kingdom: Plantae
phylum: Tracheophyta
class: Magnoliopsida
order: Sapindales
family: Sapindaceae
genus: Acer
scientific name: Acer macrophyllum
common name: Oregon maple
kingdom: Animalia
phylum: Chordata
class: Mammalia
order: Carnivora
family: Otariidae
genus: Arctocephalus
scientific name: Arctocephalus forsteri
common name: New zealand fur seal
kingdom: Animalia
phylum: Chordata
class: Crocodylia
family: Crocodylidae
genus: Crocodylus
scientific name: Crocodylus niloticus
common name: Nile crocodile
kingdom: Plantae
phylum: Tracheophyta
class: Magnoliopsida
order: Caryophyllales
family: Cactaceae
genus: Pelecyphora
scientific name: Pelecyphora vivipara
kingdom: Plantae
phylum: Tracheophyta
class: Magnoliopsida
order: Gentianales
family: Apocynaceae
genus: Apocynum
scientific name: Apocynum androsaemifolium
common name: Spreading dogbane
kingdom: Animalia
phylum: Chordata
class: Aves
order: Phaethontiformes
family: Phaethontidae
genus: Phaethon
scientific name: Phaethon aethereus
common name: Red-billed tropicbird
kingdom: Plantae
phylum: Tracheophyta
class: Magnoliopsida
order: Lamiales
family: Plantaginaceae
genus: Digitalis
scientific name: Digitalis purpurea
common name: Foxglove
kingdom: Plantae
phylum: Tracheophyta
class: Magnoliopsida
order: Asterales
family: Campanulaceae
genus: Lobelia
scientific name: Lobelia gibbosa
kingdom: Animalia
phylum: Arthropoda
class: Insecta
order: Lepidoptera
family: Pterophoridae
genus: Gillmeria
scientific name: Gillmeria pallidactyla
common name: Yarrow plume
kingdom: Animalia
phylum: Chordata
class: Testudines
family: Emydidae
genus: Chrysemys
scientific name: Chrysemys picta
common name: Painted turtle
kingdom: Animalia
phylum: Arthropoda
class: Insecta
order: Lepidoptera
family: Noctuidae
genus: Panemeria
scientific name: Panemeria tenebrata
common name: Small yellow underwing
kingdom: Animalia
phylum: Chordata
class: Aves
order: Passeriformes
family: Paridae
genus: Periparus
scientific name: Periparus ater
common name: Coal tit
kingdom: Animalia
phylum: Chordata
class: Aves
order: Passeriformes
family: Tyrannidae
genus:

::::

• _Requirements_: Present every line of the items above as a single numbered list, omitting any blank lines.

• _Reply_:
1. kingdom: Plantae
2. phylum: Tracheophyta
3. class: Magnoliopsida
4. order: Sapindales
5. family: Sapindaceae
6. genus: Acer
7. scientific name: Acer macrophyllum
8. common name: Oregon maple
9. kingdom: Animalia
10. phylum: Chordata
11. class: Mammalia
12. order: Carnivora
13. family: Otariidae
14. genus: Arctocephalus
15. scientific name: Arctocephalus forsteri
16. common name: New zealand fur seal
17. kingdom: Animalia
18. phylum: Chordata
19. class: Crocodylia
20. family: Crocodylidae
21. genus: Crocodylus
22. scientific name: Crocodylus niloticus
23. common name: Nile crocodile
24. kingdom: Plantae
25. phylum: Tracheophyta
26. class: Magnoliopsida
27. order: Caryophyllales
28. family: Cactaceae
29. genus: Pelecyphora
30. scientific name: Pelecyphora vivipara
31. kingdom: Plantae
32. phylum: Tracheophyta
33. class: Magnoliopsida
34. order: Gentianales
35. family: Apocynaceae
36. genus: Apocynum
37. scientific name: Apocynum androsaemifolium
38. common name: Spreading dogbane
39. kingdom: Animalia
40. phylum: Chordata
41. class: Aves
42. order: Phaethontiformes
43. family: Phaethontidae
44. genus: Phaethon
45. scientific name: Phaethon aethereus
46. common name: Red-billed tropicbird
47. kingdom: Plantae
48. phylum: Tracheophyta
49. class: Magnoliopsida
50. order: Lamiales
51. family: Plantaginaceae
52. genus: Digitalis
53. scientific name: Digitalis purpurea
54. common name: Foxglove
55. kingdom: Plantae
56. phylum: Tracheophyta
57. class: Magnoliopsida
58. order: Asterales
59. family: Campanulaceae
60. genus: Lobelia
61. scientific name: Lobelia gibbosa
62. kingdom: Animalia
63. phylum: Arthropoda
64. class: Insecta
65. order: Lepidoptera
66. family: Pterophoridae
67. genus: Gillmeria
68. scientific name: Gillmeria pallidactyla
69. common name: Yarrow plume
70. kingdom: Animalia
71. phylum: Chordata
72. class: Testudines
73. family: Emydidae
74. genus: Chrysemys
75. scientific name: Chrysemys picta
76. common name: Painted turtle
77. kingdom: Animalia
78. phylum: Arthropoda
79. class: Insecta
80. order: Lepidoptera
81. family: Noctuidae
82. genus: Panemeria
83. scientific name: Panemeria tenebrata
84. common name: Small yellow underwing
85. kingdom: Animalia
86. phylum: Chordata
87. class: Aves
88. order: Passeriformes
89. family: Paridae
90. genus: Periparus
91. scientific name: Periparus ater
92. common name: Coal tit
93. kingdom: Animalia
94. phylum: Chordata
95. class: Aves
96. order: Passeriformes
97. family: Tyrannidae
98. genus:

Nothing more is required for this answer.